Problem description: Retype, word for word, each line between the lines holding "X20600000Y15900000D03*" and "X20710000Y33910000D03*", inclusive, and leave the rest of the data alone.

Start of Data for this exercise

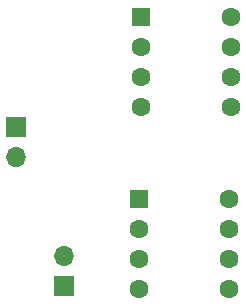
<source format=gbr>
%TF.GenerationSoftware,KiCad,Pcbnew,9.0.5*%
%TF.CreationDate,2025-11-22T01:39:54+01:00*%
%TF.ProjectId,AstableMonostable_NE555,41737461-626c-4654-9d6f-6e6f73746162,rev?*%
%TF.SameCoordinates,PX57a4860PY69925e0*%
%TF.FileFunction,Soldermask,Bot*%
%TF.FilePolarity,Negative*%
%FSLAX46Y46*%
G04 Gerber Fmt 4.6, Leading zero omitted, Abs format (unit mm)*
G04 Created by KiCad (PCBNEW 9.0.5) date 2025-11-22 01:39:54*
%MOMM*%
%LPD*%
G01*
G04 APERTURE LIST*
G04 Aperture macros list*
%AMRoundRect*
0 Rectangle with rounded corners*
0 $1 Rounding radius*
0 $2 $3 $4 $5 $6 $7 $8 $9 X,Y pos of 4 corners*
0 Add a 4 corners polygon primitive as box body*
4,1,4,$2,$3,$4,$5,$6,$7,$8,$9,$2,$3,0*
0 Add four circle primitives for the rounded corners*
1,1,$1+$1,$2,$3*
1,1,$1+$1,$4,$5*
1,1,$1+$1,$6,$7*
1,1,$1+$1,$8,$9*
0 Add four rect primitives between the rounded corners*
20,1,$1+$1,$2,$3,$4,$5,0*
20,1,$1+$1,$4,$5,$6,$7,0*
20,1,$1+$1,$6,$7,$8,$9,0*
20,1,$1+$1,$8,$9,$2,$3,0*%
G04 Aperture macros list end*
%ADD10R,1.700000X1.700000*%
%ADD11O,1.700000X1.700000*%
%ADD12RoundRect,0.250000X-0.550000X-0.550000X0.550000X-0.550000X0.550000X0.550000X-0.550000X0.550000X0*%
%ADD13C,1.600000*%
G04 APERTURE END LIST*
D10*
%TO.C,J2*%
X6600000Y11125000D03*
D11*
X6600000Y13665000D03*
%TD*%
D12*
%TO.C,U2*%
X12980000Y18440000D03*
D13*
X12980000Y15900000D03*
X12980000Y13360000D03*
X12980000Y10820000D03*
X20600000Y10820000D03*
X20600000Y13360000D03*
X20600000Y15900000D03*
X20600000Y18440000D03*
%TD*%
D12*
%TO.C,U1*%
X13090000Y33910000D03*
D13*
X13090000Y31370000D03*
X13090000Y28830000D03*
X13090000Y26290000D03*
X20710000Y26290000D03*
X20710000Y28830000D03*
X20710000Y31370000D03*
X20710000Y33910000D03*
%TD*%
D10*
%TO.C,J1*%
X2525000Y24550000D03*
D11*
X2525000Y22010000D03*
%TD*%
M02*

</source>
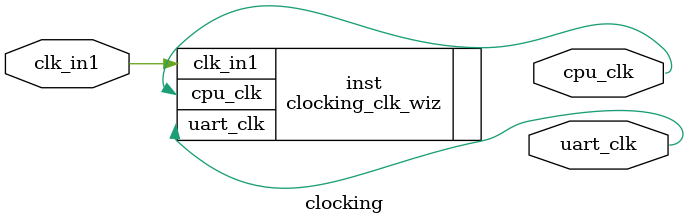
<source format=v>


`timescale 1ps/1ps

(* CORE_GENERATION_INFO = "clocking,clk_wiz_v6_0_2_0_0,{component_name=clocking,use_phase_alignment=true,use_min_o_jitter=false,use_max_i_jitter=false,use_dyn_phase_shift=false,use_inclk_switchover=false,use_dyn_reconfig=false,enable_axi=0,feedback_source=FDBK_AUTO,PRIMITIVE=MMCM,num_out_clk=2,clkin1_period=10.000,clkin2_period=10.000,use_power_down=false,use_reset=false,use_locked=false,use_inclk_stopped=false,feedback_type=SINGLE,CLOCK_MGR_TYPE=NA,manual_override=false}" *)

module clocking 
 (
  // Clock out ports
  output        cpu_clk,
  output        uart_clk,
 // Clock in ports
  input         clk_in1
 );

  clocking_clk_wiz inst
  (
  // Clock out ports  
  .cpu_clk(cpu_clk),
  .uart_clk(uart_clk),
 // Clock in ports
  .clk_in1(clk_in1)
  );

endmodule

</source>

End of Data for this exercise

Completed task:
X20600000Y15900000D03*
X20600000Y18440000D03*
%TD*%
D12*
%TO.C,U1*%
X13090000Y33910000D03*
D13*
X13090000Y31370000D03*
X13090000Y28830000D03*
X13090000Y26290000D03*
X20710000Y26290000D03*
X20710000Y28830000D03*
X20710000Y31370000D03*
X20710000Y33910000D03*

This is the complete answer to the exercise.